Au lendemain de la Seconde Guerre mondiale foisonnent des titres annonçant les nouvelles directions de l’art musical européen (Structures, Gruppen, Varianti, etc.). Comme tant d’autres, Lachenmann veut en donner sa propre conception, sans forcément se soumettre aux dogmes sériels. De 1958 à 1960, il étudie à Venise auprès de Luigi Nono, gendre de Schönberg, qui veut orienter son avenir. Traumatisé par la radicalité du maître des sons et des silences [lire notre chronique du 14 novembre 2014], l’apprenti ressent le besoin de braver les interdits. Il en résulte Trio fluido (Munich, 1968), pièce voulue d’une « vitalité morte » à destination d’un instrument à la vie brève (à l’instar d’un citron qu’on presse), formé par un alto, une clarinette et un marimba, que jouent respectivement Paolo Fumagalli, Paolo Casiraghi et Simone Beneventi [sur ce dernier, lire notre critique du CD Duals]. On y apprécie des timbres en relai, un tissu qui s’amincit, se raréfie un quart d’heure durant.

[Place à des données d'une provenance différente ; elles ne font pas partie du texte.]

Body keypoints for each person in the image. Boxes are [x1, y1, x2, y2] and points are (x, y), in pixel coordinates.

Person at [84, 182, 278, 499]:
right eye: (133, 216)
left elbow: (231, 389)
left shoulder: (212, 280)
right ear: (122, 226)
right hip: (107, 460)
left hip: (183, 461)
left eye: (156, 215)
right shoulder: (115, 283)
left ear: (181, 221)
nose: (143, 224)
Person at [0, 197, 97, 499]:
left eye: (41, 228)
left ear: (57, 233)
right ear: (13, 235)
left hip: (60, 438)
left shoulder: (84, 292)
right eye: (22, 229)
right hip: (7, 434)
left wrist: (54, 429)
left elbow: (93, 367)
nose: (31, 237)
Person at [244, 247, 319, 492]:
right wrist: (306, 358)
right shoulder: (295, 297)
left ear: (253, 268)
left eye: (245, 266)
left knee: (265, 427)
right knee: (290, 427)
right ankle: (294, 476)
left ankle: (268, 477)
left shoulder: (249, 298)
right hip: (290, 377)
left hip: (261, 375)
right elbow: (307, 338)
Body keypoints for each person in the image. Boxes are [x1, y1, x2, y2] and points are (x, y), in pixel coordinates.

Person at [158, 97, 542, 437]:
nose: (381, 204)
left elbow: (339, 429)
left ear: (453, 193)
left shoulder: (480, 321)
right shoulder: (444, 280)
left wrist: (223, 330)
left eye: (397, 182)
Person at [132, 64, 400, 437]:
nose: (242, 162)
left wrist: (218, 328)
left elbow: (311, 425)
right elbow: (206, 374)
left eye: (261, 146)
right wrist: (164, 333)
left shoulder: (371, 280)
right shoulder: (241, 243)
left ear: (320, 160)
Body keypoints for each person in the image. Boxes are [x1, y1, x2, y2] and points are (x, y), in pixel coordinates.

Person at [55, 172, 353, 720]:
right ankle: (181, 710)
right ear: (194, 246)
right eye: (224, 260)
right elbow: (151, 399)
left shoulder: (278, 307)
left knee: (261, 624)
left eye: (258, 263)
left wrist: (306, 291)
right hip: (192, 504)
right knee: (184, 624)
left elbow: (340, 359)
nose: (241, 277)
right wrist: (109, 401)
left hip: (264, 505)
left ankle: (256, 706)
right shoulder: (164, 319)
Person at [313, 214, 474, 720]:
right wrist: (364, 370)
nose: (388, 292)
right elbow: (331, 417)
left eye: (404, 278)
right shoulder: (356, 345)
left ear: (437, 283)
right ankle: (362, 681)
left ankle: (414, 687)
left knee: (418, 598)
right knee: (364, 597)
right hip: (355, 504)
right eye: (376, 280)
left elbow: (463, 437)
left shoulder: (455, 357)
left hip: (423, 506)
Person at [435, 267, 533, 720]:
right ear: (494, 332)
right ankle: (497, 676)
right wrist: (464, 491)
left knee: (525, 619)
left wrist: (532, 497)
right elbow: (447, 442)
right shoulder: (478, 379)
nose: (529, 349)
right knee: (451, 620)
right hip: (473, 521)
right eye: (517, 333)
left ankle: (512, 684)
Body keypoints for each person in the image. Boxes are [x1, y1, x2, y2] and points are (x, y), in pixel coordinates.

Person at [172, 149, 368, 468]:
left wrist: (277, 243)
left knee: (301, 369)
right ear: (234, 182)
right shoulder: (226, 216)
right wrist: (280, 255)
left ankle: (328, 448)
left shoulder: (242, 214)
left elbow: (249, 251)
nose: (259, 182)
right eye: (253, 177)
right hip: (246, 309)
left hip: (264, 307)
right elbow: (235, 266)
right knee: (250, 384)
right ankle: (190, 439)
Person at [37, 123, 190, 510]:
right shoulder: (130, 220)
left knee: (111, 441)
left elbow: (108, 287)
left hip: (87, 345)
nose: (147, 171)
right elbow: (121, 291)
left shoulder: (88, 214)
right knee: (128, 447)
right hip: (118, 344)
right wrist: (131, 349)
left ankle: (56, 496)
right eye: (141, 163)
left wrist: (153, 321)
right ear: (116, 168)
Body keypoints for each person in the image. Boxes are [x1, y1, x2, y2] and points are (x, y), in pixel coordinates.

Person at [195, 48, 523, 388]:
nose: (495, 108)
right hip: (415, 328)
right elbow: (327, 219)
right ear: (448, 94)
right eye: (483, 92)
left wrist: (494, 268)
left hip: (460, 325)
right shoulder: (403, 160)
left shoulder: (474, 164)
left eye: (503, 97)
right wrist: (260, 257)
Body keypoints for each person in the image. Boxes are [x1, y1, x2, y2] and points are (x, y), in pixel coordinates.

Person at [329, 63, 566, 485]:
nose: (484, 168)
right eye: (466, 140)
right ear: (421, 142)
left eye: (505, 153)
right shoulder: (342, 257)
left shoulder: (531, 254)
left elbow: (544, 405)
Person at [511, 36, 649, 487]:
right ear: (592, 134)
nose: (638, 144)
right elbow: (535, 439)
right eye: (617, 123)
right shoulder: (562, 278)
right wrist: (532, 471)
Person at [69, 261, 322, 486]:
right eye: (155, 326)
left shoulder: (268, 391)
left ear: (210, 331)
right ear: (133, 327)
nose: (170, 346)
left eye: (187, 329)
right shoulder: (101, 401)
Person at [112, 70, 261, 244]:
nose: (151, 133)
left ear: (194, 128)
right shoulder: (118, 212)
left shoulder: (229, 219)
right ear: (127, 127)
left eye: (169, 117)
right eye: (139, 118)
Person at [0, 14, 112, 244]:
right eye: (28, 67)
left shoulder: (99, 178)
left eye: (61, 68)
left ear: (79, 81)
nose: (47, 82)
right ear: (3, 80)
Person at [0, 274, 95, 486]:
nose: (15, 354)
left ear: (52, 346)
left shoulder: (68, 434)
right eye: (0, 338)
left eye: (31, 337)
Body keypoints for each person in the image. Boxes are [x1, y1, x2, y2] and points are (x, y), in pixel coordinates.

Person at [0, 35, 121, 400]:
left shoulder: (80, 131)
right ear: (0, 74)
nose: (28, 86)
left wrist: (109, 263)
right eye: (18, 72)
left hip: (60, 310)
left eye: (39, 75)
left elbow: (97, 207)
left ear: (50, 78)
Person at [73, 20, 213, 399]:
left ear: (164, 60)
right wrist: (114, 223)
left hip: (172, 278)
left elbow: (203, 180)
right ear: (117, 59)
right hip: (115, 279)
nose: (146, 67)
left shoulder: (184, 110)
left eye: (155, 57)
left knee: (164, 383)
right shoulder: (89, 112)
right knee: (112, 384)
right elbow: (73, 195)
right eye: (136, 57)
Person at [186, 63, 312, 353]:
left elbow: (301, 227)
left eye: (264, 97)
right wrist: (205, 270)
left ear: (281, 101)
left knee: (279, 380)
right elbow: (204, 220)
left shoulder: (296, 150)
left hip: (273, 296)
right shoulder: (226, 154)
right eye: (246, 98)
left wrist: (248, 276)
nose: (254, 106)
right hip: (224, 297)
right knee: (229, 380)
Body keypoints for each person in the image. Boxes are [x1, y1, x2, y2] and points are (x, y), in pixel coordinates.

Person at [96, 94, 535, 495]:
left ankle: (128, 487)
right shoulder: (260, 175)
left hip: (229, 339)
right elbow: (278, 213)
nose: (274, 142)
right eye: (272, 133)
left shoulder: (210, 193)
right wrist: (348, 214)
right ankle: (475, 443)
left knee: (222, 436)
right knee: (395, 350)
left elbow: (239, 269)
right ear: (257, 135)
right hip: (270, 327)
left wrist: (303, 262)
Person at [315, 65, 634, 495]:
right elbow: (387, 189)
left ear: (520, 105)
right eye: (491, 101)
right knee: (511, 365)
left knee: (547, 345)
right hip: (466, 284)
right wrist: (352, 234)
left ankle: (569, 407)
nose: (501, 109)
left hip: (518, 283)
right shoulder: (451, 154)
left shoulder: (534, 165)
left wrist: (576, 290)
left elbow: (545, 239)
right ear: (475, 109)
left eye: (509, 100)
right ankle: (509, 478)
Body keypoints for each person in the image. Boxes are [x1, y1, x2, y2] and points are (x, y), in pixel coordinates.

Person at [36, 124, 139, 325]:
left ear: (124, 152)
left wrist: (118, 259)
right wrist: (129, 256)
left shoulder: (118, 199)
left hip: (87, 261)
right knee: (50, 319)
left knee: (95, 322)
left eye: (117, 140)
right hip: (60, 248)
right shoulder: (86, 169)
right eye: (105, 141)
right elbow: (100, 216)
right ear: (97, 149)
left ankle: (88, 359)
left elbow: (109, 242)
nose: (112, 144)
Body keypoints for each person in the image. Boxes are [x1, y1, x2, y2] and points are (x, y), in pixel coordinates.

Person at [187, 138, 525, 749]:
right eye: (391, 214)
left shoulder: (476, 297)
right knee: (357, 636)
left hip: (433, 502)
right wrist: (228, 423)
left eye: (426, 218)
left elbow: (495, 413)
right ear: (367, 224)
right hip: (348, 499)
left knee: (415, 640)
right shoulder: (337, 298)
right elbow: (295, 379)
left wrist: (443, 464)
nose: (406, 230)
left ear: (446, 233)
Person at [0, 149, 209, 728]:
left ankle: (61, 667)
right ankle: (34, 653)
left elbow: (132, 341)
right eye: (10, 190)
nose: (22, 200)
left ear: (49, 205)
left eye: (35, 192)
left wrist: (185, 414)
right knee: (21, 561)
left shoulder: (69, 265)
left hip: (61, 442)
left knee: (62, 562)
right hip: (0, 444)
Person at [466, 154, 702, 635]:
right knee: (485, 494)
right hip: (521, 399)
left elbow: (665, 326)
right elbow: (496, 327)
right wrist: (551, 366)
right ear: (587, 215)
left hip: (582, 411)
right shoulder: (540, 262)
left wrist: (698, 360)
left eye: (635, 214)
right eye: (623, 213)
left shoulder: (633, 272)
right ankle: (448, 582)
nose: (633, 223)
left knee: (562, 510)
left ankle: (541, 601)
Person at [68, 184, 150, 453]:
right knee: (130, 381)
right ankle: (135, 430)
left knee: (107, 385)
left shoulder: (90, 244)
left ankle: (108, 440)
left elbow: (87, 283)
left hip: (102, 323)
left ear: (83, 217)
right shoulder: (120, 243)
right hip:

Comme le trio précédent, Allegro sostenuto (Cologne, 1989) fut commandé par Eduard Brunner (1937-2017), un ami clarinettiste. À la veille d’écrire, le compositeur est heureux dans son jardin où d’aucuns viennent cueillir « les fruits magiques » – pour reprendre l’image de Gervasoni. Mais l’Eden s’affirme prison. Pour Lachenmann, l’heure est venue d’abandonner la recherche de l’inouï pour aborder de nouveaux contextes. En clair, il faut renouer avec tremolo, crescendo, etc. Luca Ieracitano rejoint ses confrères Casiraghi (clarinette) et Casati (violoncelle) autour d’un piano dont s’explorent les possibilités résonnantes. Au terme de la demi-heure d’exécution, l’œuvre s’enfonce dans l’obscurité et la violence. Mais dans le maniériste aussi, malheureusement.